▶ WHAT YOU HAVE TO DO:
From the material beneath, pull every line with the word "back".

▶ TASK MATERIAL:
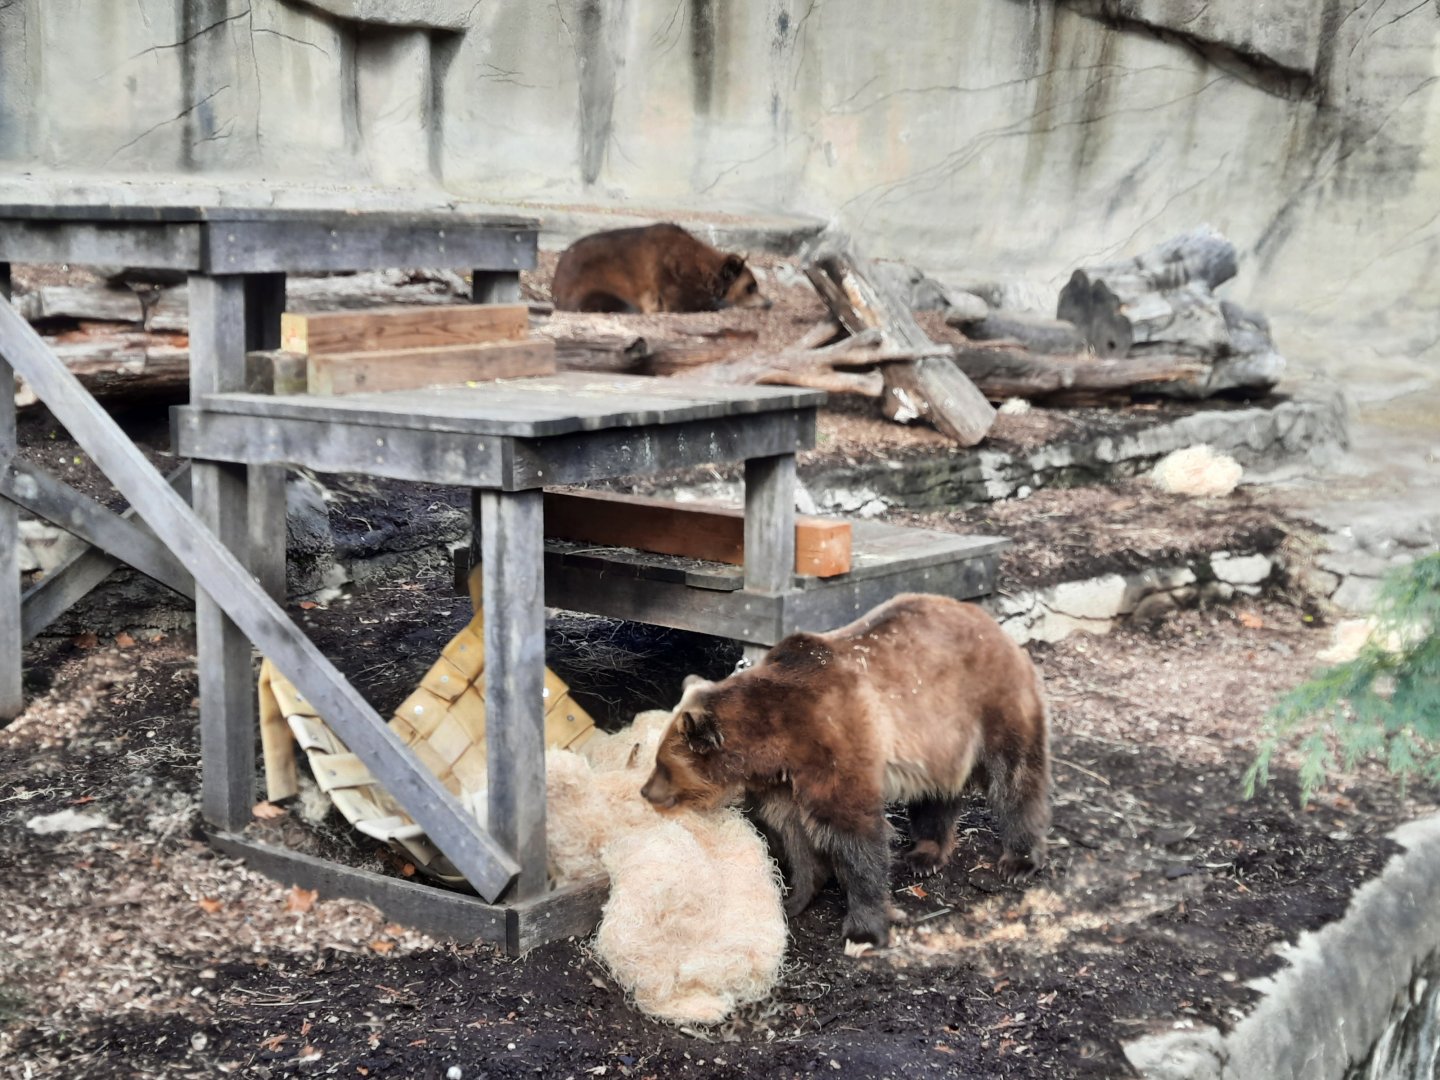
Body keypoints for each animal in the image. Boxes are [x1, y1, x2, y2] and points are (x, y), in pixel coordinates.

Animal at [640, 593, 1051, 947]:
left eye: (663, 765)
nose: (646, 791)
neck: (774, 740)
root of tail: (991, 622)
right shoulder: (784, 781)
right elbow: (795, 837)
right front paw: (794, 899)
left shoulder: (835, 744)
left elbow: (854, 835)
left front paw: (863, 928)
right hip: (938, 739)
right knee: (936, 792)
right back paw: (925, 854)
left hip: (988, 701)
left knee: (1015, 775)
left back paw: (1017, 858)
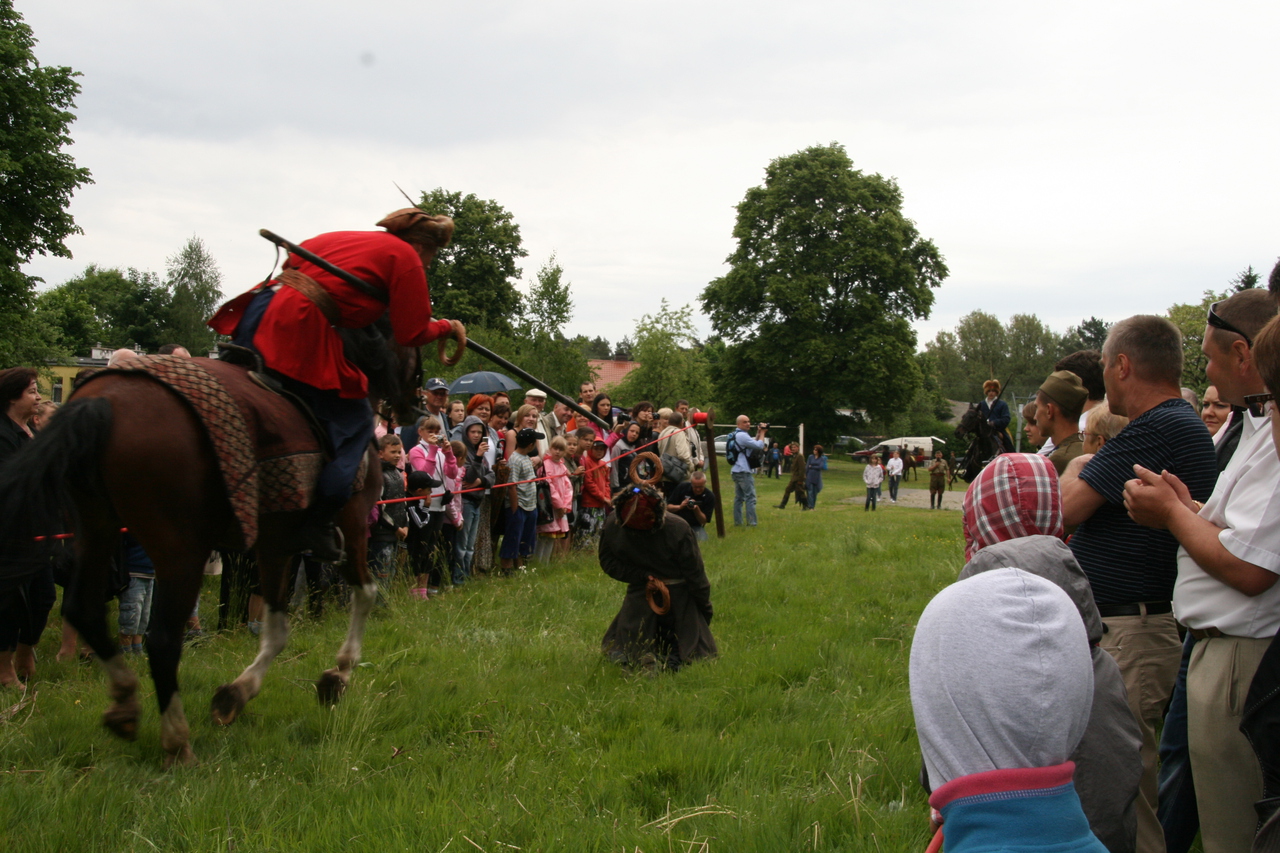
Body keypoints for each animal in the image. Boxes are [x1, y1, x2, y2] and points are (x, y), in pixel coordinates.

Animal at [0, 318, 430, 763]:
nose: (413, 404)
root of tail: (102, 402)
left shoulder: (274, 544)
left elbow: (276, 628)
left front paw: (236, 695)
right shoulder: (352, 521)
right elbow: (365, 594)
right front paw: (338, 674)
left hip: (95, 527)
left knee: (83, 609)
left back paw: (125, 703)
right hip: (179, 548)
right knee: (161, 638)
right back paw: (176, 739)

▶ RESPONSE TO THE TASK:
right back paw: (925, 854)
left back paw: (1017, 858)
left back paw: (125, 703)
right back paw: (176, 739)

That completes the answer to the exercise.